- Directions
The records should be restated exactly from their first line through the line with "In the second" in it.

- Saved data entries
Start of Block
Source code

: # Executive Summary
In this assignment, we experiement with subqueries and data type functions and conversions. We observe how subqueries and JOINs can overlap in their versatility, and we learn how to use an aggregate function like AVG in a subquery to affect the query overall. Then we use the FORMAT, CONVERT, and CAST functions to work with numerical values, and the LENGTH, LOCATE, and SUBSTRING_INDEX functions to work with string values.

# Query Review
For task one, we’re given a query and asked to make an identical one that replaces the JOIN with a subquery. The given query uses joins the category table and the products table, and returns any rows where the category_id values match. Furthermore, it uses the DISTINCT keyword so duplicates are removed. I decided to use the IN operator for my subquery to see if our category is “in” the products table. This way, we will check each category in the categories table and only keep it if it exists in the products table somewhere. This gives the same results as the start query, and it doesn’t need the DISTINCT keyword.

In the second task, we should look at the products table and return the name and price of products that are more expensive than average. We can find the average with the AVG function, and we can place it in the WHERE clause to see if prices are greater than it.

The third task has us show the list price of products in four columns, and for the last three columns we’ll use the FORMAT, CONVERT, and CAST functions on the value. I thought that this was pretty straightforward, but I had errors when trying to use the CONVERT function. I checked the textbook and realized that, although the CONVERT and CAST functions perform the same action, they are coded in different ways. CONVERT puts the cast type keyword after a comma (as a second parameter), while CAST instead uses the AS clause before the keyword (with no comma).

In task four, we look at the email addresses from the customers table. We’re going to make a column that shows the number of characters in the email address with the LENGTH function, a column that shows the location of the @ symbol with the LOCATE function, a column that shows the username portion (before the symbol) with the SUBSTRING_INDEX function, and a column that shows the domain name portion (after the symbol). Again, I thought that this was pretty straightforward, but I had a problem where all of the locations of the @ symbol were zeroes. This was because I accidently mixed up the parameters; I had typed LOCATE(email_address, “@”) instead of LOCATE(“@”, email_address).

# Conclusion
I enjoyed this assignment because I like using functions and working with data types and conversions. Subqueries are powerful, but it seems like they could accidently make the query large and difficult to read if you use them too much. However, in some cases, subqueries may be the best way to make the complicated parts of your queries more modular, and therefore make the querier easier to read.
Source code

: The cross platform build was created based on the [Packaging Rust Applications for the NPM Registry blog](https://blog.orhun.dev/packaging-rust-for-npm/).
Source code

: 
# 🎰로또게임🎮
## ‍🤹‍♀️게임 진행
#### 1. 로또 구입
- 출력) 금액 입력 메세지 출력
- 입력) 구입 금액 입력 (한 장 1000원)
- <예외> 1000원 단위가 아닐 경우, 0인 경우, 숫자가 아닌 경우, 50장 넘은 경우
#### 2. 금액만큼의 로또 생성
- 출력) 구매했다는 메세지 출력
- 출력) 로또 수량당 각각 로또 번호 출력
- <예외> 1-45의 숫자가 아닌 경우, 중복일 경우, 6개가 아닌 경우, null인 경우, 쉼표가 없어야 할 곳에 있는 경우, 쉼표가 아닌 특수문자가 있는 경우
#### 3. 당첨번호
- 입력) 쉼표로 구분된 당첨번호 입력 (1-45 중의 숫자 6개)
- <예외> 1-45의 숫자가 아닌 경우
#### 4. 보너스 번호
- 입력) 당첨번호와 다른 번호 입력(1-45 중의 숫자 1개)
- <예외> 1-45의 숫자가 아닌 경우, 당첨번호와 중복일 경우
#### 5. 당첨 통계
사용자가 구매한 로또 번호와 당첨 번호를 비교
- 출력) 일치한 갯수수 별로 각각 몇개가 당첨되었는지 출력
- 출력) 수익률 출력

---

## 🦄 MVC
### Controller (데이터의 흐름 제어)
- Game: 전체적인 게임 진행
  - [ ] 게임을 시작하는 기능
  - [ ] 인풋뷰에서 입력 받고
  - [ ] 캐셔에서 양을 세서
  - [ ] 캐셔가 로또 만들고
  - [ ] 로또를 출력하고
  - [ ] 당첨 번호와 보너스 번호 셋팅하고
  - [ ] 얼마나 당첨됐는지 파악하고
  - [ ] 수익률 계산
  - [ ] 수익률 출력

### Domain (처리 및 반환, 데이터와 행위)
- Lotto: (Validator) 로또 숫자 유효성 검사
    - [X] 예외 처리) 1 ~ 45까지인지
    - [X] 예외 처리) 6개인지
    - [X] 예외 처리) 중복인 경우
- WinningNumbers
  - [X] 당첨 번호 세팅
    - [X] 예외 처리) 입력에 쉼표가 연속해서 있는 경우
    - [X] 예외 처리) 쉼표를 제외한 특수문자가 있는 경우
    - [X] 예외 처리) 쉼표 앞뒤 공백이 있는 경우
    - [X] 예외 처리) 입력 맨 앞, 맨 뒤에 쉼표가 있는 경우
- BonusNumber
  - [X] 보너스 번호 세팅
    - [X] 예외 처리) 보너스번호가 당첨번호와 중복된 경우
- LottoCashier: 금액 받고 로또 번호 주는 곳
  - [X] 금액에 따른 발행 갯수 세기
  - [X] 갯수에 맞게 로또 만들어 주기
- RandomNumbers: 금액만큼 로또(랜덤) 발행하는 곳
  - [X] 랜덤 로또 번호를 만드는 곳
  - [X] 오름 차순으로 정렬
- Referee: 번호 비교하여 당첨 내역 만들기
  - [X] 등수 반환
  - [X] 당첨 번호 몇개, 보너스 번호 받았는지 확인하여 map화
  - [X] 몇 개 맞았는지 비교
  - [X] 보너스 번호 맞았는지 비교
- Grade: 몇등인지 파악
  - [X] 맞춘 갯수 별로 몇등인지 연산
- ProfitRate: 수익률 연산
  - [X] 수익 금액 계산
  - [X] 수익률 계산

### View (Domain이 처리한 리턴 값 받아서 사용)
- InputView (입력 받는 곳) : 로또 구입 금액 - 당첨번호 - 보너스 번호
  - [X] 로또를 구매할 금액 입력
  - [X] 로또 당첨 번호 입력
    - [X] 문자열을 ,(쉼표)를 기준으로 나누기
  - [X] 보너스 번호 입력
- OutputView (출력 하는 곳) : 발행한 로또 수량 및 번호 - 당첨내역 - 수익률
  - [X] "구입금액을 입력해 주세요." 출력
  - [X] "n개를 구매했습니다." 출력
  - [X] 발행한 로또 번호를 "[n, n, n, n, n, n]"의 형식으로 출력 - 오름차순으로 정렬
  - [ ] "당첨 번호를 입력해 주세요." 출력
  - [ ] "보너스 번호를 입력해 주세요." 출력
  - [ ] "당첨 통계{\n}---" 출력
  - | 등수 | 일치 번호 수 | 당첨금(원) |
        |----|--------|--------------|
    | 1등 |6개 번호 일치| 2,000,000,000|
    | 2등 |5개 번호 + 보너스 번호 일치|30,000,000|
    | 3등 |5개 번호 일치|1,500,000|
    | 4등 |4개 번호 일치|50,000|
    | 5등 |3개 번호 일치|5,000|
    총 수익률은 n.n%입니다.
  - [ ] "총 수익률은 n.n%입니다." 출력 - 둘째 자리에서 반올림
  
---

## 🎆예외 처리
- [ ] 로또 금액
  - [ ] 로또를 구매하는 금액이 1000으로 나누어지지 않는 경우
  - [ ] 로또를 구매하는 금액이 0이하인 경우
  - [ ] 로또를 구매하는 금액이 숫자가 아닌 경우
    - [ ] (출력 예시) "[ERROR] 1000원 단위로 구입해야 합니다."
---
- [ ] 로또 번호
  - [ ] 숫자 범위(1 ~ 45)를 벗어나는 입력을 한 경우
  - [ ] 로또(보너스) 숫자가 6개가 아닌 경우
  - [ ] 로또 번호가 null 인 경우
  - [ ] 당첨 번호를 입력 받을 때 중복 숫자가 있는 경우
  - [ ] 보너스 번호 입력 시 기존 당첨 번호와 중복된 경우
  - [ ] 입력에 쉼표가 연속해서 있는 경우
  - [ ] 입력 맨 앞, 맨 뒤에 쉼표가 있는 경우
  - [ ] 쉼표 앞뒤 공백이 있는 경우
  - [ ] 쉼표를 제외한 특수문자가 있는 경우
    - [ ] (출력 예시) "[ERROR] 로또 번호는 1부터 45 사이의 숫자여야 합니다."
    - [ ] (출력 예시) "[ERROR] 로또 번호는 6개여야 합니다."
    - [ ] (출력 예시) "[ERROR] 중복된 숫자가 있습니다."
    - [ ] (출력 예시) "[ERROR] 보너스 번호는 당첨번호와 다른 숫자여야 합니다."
End of Block
- Output of the task
Source code

: # Executive Summary
In this assignment, we experiement with subqueries and data type functions and conversions. We observe how subqueries and JOINs can overlap in their versatility, and we learn how to use an aggregate function like AVG in a subquery to affect the query overall. Then we use the FORMAT, CONVERT, and CAST functions to work with numerical values, and the LENGTH, LOCATE, and SUBSTRING_INDEX functions to work with string values.

# Query Review
For task one, we’re given a query and asked to make an identical one that replaces the JOIN with a subquery. The given query uses joins the category table and the products table, and returns any rows where the category_id values match. Furthermore, it uses the DISTINCT keyword so duplicates are removed. I decided to use the IN operator for my subquery to see if our category is “in” the products table. This way, we will check each category in the categories table and only keep it if it exists in the products table somewhere. This gives the same results as the start query, and it doesn’t need the DISTINCT keyword.

In the second task, we should look at the products table and return the name and price of products that are more expensive than average. We can find the average with the AVG function, and we can place it in the WHERE clause to see if prices are greater than it.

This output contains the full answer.